Bearing fault diagnosis (CWRU dataset)

Real vibration data from CWRU bearing fault dataset. 4 conditions (Normal, Ball, Inner, Outer race faults) all distinguished. Fractal geometries (Mandelbrot/Julia) are inner-race specialists: 9/10 fractal metrics significant for inner race (d=1.9-5.5), only 3/10 for outer race.

→ investigations/1d/bearing_fault.py

Mathematical constants: fingerprints of transcendence

Base-256 digits of Pi, e, Phi, Sqrt(2) are indistinguishable from each other (0 sig) but all differ from white noise (84-85 sig). Continued fraction taxonomy reveals deep structure: CF(e) vs CF(Pi) = 94 sig, CF(ln2) vs algebraics = 118 sig. Pi's CF has only 5 sig vs Gauss-Kuzmin i.i.d. — barely detectable sequential structure. Same constant (Pi) in 4 representations (base-256, base-10, binary, CF) produces wildly different fingerprints (52-106 sig pairwise).

→ investigations/1d/math_constants.py

RNG quality testing: geometric fingerprints of PRNG weakness

Ten generators spanning a quality gradient — from cryptographic (os.urandom, SHA-256 CTR) through good (PCG64, MT19937, SFC64) to weak (XorShift128, MINSTD) to bad (RANDU, LFSR-16, Middle-Square) — tested against an os.urandom reference. Self-check (urandom vs urandom) returns 0 significant metrics, validating the methodology.

Generator	Category	Sig metrics	Top detector
os.urandom	CRYPTO	0	—
SHA-256 CTR	CRYPTO	0	—
PCG64	GOOD	0	—
SFC64	GOOD	0	—
MT19937	GOOD	1	S² × ℝ (borderline)
XorShift128	WEAK	0 (raw), 2 (DE2)	Thurston height_drift
MINSTD	WEAK	1	S² × ℝ
RANDU	BAD	44	Penrose index_diversity d=-37
LFSR-16	BAD	2	Higher-Order Stats
Middle-Square	BAD	78	Penrose index_diversity d=-35

Geometric metrics outperform standard statistical tests: RANDU has 44 geometric detections vs 4 standard, Middle-Square has 78 vs 7. Delay embedding (τ=2) newly reveals XorShift128 (0→2 sig) and amplifies Middle-Square (78→82). RANDU is detectable at just 500 bytes (41 sig). Different PRNG weaknesses have distinct geometric fingerprints — E8 Lattice, Higher-Order Statistics, Torus T², and Ammann-Beenker are the top weakness detectors.

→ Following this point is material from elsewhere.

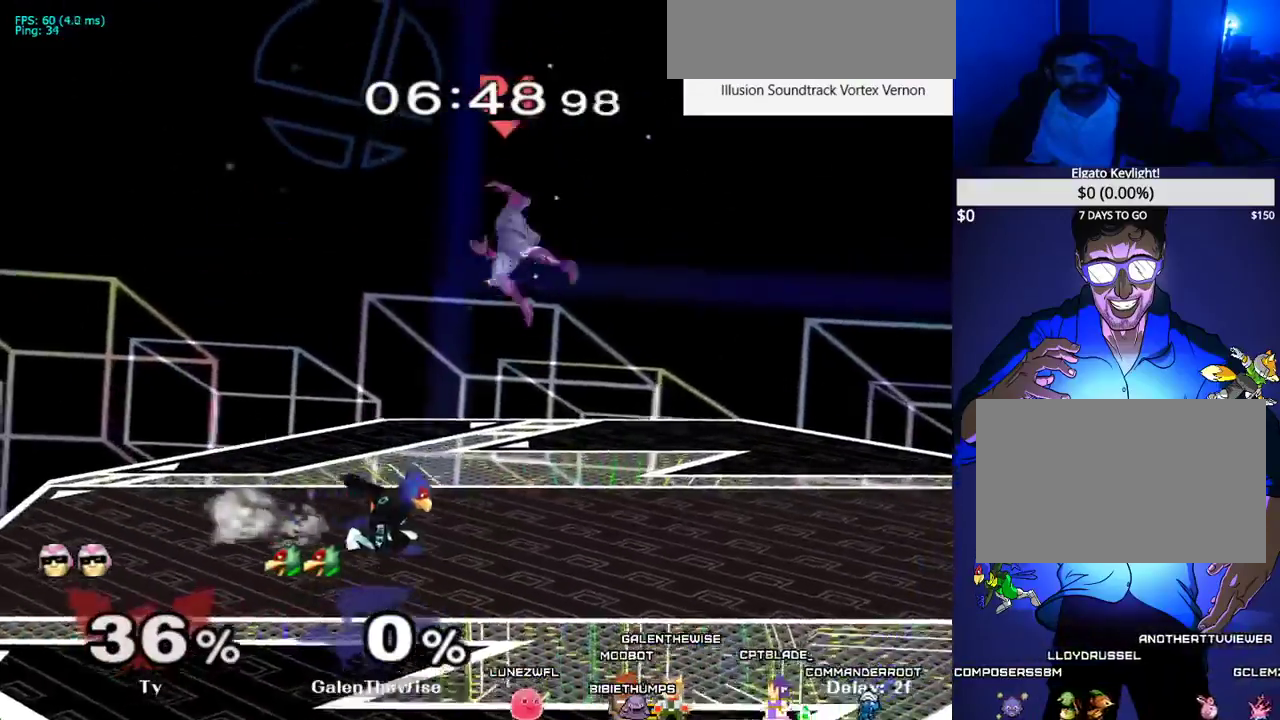
{"buttons": ["DPAD_DOWN"], "events": [[17, "C_UP", "down"], [50, "DPAD_LEFT", "down"], [50, "DPAD_RIGHT", "up"], [167, "C_UP", "up"], [400, "DPAD_DOWN", "down"], [433, "Z", "down"], [500, "DPAD_LEFT", "up"], [500, "Z", "up"]]}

→ investigations/1d/rng.py

Ablation: 200 metrics → ~20 effective dimensions

An honest self-assessment: a 14-feature simple baseline (entropy, autocorrelation, spectral slope, permutation entropy, kurtosis) detects the same phenomena as the full framework — 9-12 significant features across all test cases. The framework metrics collapse to ~20 independent dimensions at 95% explained variance. But exotic geometries contribute 90-95% of all detections (e.g., heartbeat: simple=11, framework=182). Greedy geometry selection reaches 90% of max detections at 33 geometries. The framework is an amplifier — with one critical exception: surrogate testing proves geometric embeddings capture nonlinear structure simple features provably cannot.

→ investigations/1d/ablation.py

Quick Start

git clone <repo-url>
cd exotic-geometry-framework
pip install -r requirements.txt
python quickstart.py

Output:

EXOTIC GEOMETRY FRAMEWORK - QUICKSTART
[OK] Loaded 54 geometries

Data                 |  E8 roots |  Heis. twist |    Sol aniso |   Penrose 5f
Random               |        73 |          0.1 |         3.52 |       0.9891
Chaos (logistic)     |        54 |          0.4 |         5.83 |       0.9889
Periodic (sine)      |         8 |         10.7 |         0.12 |       0.1234
Fibonacci            |         6 |          2.3 |         0.08 |       0.4567

Run an investigation:

python investigations/1d/chaos.py       # ~30 seconds
python investigations/2d/ising.py       # ~60 seconds

API

1D Analysis (byte streams)

from exotic_geometry_framework import GeometryAnalyzer
import numpy as np

data = np.random.randint(0, 256, 2000, dtype=np.uint8)

# All 54 geometries
analyzer = GeometryAnalyzer().add_all_geometries()
results = analyzer.analyze(data)

for name, result in results.items():
    for metric, value in result.metrics.items():
        print(f"{name}.{metric} = {value:.4f}")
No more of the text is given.